Data Access Factory(DAF) provides a mechanism to create DataAccess implementations that support the processing of input data files and the expected destination of the processed files. The DataAccessFactory is most often configured using command line arguments to specify the type of DataAccess instance to create (see --data_* options here. Currently, it supports DataAccessLocal and DataAccessS3 implementations.

You can use DAF and the resulting DataAccess implementation in your transform logic to read and write extra file(s), for example, write log or metadata files.

This document explains how to initialize and use DAF to write a file using a DataAccess instance.

Data Access

Each Data Access implementation supports the notion of processing a set of input files to produce a set of output files, generally in a 1:1 mapping, although this is not strictly required. With this in mind, the following function is provided: * Input file identification by * input folder * sub-directory selection (aka data sets)) * file extension * files extensions to checkpoint * maximum count * random sampling * Output file identification (for a given input) * Checkpointing - determines the set of input files that need processing (i.e. which do not have corresponding output files). In the case of parquet files, where inputs and outputs are parquet this comparison is fairly simple. In the case of binary files it is a little bit more involved as input and output files may have different extensions. in this case you need to specify both files extensions and files extensions to checkpoint
* Reading and writing of files.

Each transform runtime uses a DataAccessFactory to create a DataAccess instance which is then used to identify and process the target input data. Transforms may use this the runtime instance or can use their own DataAccessFactory. This might be needed if reading or writing other files to/from other locations.

Creating DAF instance

from data_processing.data_access import DataAccessFactory
daf = DataAccessFactory("myprefix_", False)

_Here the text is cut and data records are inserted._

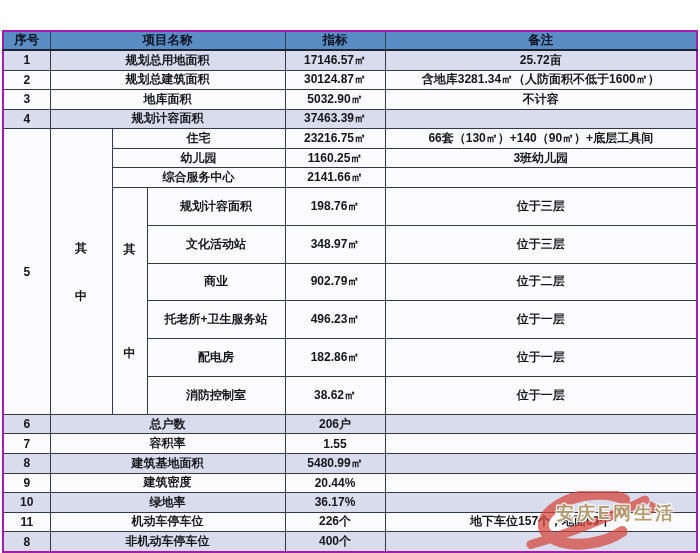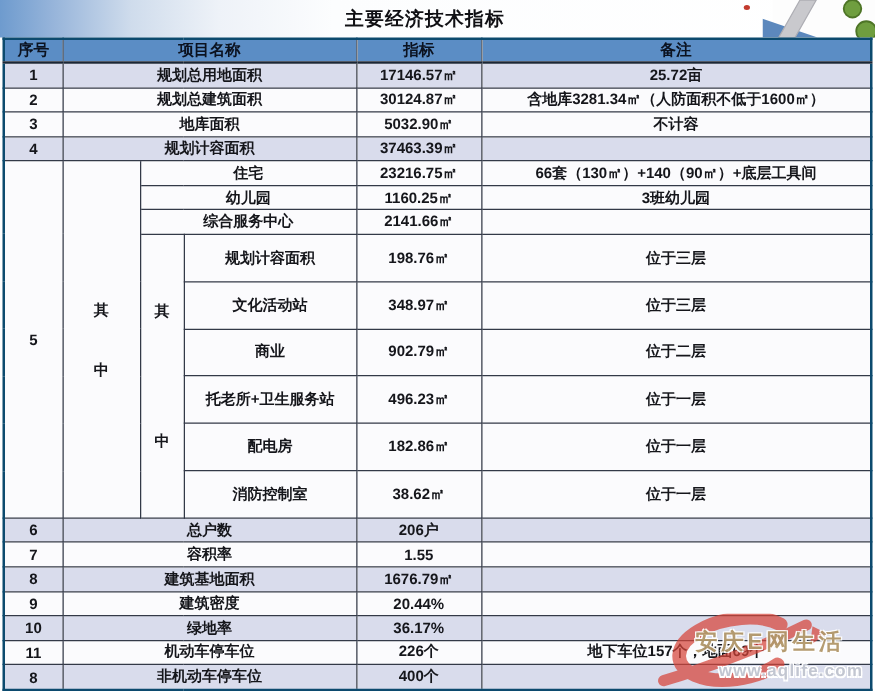--- a/index.html
+++ b/index.html
@@ -58,19 +58,6 @@
 
 <div class="stage">
 
-  <div class="titlebar">
-    <div class="title">主要经济技术指标</div>
-    <div class="red-dot"></div>
-    <div class="plan-frag">
-      <svg width="90" height="30" viewBox="0 0 90 30">
-        <rect x="8" y="0" width="82" height="30" fill="#fdfdfd"></rect>
-        <polygon points="0,15 44,30 0,30" fill="#5c88bd"></polygon>
-        <polygon points="30,0 43,0 26,30 13,30" fill="#c9c9cd" stroke="#aeaeb4" stroke-width="1"></polygon>
-        <circle cx="72" cy="7" r="7" fill="#6f9e3f" stroke="#4e7527" stroke-width="1.5"></circle>
-        <circle cx="83" cy="25" r="8" fill="#6f9e3f" stroke="#4e7527" stroke-width="1.5"></circle>
-      </svg>
-    </div>
-  </div>
 
   <table class="sheet">
     <colgroup>

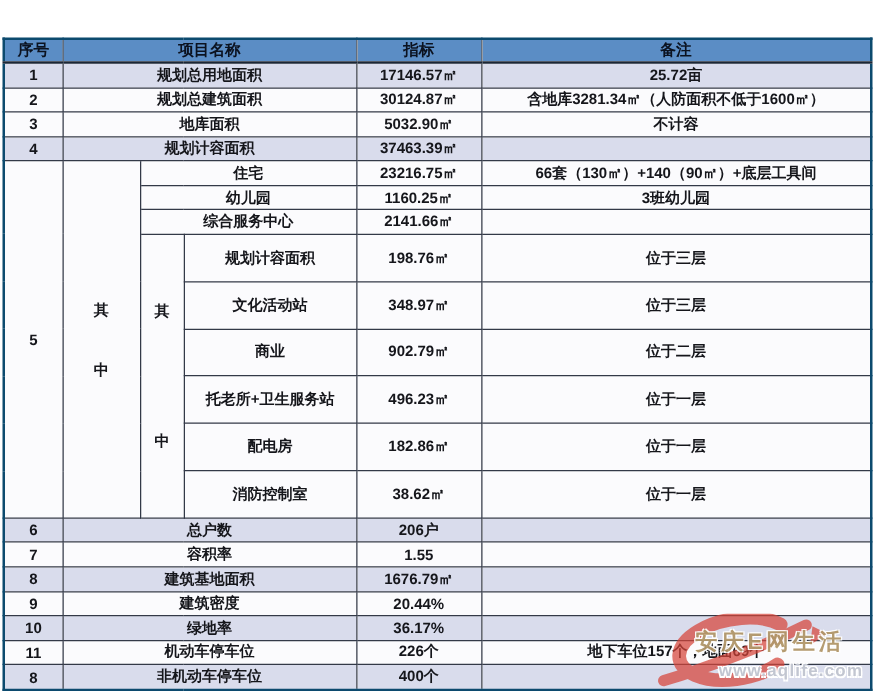--- a/index.html
+++ b/index.html
@@ -23,7 +23,7 @@
   table.sheet{
     position:absolute; top:30px; left:2px; width:696px; height:523px;
     border-collapse:collapse; table-layout:fixed;
-    border:2px solid #0c4a6e;
+    border:2px solid #a21caf;
   }
   .sheet th,.sheet td{
     border:1px solid #333947; padding:0 2px; overflow:hidden; white-space:nowrap;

The first parameter cli_arg_prefix is prefix used to look for parameter names starting with prefix myprefix_. Generally the prefix used is specific to the transform.

Preparing and setting parameters

from argparse import Namespace

s3_cred = {
    "access_key": "XXXX",
    "secret_key": "XXX",
    "url": "https://s3.XXX",
}

s3_conf={
    'input_folder': '<COS Location of input>', 
    'output_folder': 'cos-optimal-llm-pile/somekey'
}

args = Namespace(
    myprefix_s3_cred=s3_cred,
    myprefix_s3_config=s3_conf,
)
assert daf.apply_input_params(args)

apply_input_params will extract and use parameters from args with prefix myprefix_(which is myprefix_s3_cred and myprefix_s3_config in this example).

The above is equivalent to passing the following on the command line to a runtime launcher

... --myprefix_s3_cred '{ "access_key": "XXXX", "secret_key": "XXX", "url": "https:/s3.XXX" }'\
    --myprefix_s3_config '{ "input_folder": "<COS Location of input>", "cos-optimal-llm-pile/somekey" }'

Create DataAccess and write file

data_access = daf.create_data_access()
data_access.save_file(f"data/report.log", "success")

Call to create_data_access will create the DataAccess instance (DataAccessS3 in this case) . save_file will write a new file at data/report.log with content success.

When writing a transform, the DataAccessFactory is generally created in the transform's configuration class and passed to the transform's initializer by the runtime. See this section on accessing external resources for details.